Cloverdale Foods evolves to meet changing market
Cloverdale Foods in Mandan, N.D., has been owned and operated by the same family for more than 100 years.
But just because it’s the same family doesn’t mean it has always been the same business.
Adaptability has been key for the meat processing and packaging company, said President and CEO Scott Russell, and as the food industry changes, so does Cloverdale.
The company was founded by Hoy Russell in 1915. At the time, it was called Mandan Creamery and specialized in butter and dairy products.
Today, neither product is part of Cloverdale’s business model.
Over the years and as each new generation has taken the helm of the family business, Cloverdale has learned how to stay relevant.
It has evolved into its current model, which is focused on its meat products, especially bacon, and on growing a strong brand among retailers in the Midwest.
“We get better if we listen to the market,” Scott said. “We get the opportunity to be better.”
From butter to bacon
More than 40 years after founding the dairy, Hoy Russell introduced Cloverdale’s first line of premium-grade meat products — Cloverdale Tangy Summer Sausage — in 1958.
Just over a decade later, the dairy side of the company was pushed out of business by larger dairy corporations, and Cloverdale responded by diversifying the meat side of the industry to include food service distribution and trucking services.
Over the next several decades, Cloverdale saw many more changes.
The company passed down another generation when Scott and his brother T.J. Russell took leadership positions in the late ’90s and early 2000s.
Cloverdale entered and later exited the pork slaughtering business, expanded sales and geographic reach, and began developing products with a stronger focus on health.

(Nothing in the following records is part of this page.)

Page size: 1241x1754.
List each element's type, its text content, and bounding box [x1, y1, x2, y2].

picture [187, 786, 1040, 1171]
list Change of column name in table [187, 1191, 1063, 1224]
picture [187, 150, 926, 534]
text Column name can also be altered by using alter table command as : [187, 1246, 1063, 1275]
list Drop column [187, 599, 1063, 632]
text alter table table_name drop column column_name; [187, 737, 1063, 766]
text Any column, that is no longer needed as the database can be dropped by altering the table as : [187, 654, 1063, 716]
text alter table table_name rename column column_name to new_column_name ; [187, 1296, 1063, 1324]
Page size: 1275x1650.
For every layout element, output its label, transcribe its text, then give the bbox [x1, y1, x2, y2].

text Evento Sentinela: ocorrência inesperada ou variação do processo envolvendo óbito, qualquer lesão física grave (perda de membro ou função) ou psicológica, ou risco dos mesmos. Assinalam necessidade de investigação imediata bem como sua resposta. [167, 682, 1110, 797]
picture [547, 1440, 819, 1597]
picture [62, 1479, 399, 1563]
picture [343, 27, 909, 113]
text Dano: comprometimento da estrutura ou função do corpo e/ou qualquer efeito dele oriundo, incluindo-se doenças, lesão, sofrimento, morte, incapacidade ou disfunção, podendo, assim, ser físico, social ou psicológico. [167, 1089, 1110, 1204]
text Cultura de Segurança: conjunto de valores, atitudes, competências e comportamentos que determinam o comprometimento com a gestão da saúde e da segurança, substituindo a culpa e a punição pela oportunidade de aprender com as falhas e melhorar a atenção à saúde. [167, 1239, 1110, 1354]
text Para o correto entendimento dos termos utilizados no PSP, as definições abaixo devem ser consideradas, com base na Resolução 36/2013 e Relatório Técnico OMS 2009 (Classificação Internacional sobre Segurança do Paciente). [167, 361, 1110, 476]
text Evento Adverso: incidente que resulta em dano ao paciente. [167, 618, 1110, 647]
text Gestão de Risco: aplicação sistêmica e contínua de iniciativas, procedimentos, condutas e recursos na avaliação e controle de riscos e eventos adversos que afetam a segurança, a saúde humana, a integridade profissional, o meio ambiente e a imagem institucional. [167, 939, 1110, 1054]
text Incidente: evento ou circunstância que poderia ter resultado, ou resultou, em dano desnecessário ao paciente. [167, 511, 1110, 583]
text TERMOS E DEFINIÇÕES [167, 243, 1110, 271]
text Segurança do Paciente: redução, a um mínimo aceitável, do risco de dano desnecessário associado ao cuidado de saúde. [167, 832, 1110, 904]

For some time, Cloverdale has had a broad geographic reach extending to the West Coast, but in recent years, it has concentrated its focus on the Midwest and increased focus on its expertise as a “bacon company.”
“I think if Hoy could transform himself down here, he’d say, ‘How did you guys get from butter to bacon?’ ” Scott said.
All of these recent changes have been part of an effort to best position Cloverdale in the marketplace.
“In order for us to stay relevant … we have to decide what are we truly going to be good at doing,” Scott said.
Focus on all families
Through all of the changes, Cloverdale has been a family business, but it has never been just about the Russells.
“Yes, we are a family, but we’re also responsible for a lot of other families,” T.J. said.
Cloverdale employs about 320 people in Mandan. Those are people whose livelihoods are at stake whenever the Russell family makes decisions about the business, he added.
He recognizes Cloverdale’s position as an employer in the town of more than 20,000 people.
“It’s the employer where a lot of people end up,” T.J. said. “And we end up being that solid employer that’s going to be around for a long time.”
Growing, transitioning and maintaining family businesses across generations speaks to the core of Cloverdale’s decision to join the Prairie Family Business Association.
The company is new to association, which is an outreach program of the Beacom School of Business at the University of South Dakota. Membership already has been helpful in guiding new thoughts for succession planning, T.J. said.
He also plans to attend an upcoming North Dakota Family Business forum in Bismarck hosted by Prairie Family Business, where transitioning to the next generation will be a prominent theme among the speakers. For more information and to register, click here.
“We’re so glad to have Cloverdale as part of our association and joining with other like-minded family businesses in North Dakota and from the surrounding region,” said Stephanie Larscheid, executive director of the Prairie Family Business Association. “They’re a terrific example of diversifying their business model to adjust to changing markets, and we look forward to being an additional resource for them for years to come.”
More change to come
It’s tough to predict what the next generation will mean for the evolving food industry.
But rest assured Cloverdale will have a seat at the table.
The company is in the process of researching opportunities to enter the snack industry, Scott said, especially as midday snacking becomes more popular.
Research shows consumers are increasingly turning to protein as a snack, a trend that should fit nicely into a meat-processing business, he added.
As the next generation of Cloverdale employees join the ranks, they’ll be tasked with figuring out how to leverage those opportunities for future growth, but that’s nothing new for the Russell family.
“About every generation, its business model has been somewhat different,” Scott said. “But we’re still here.”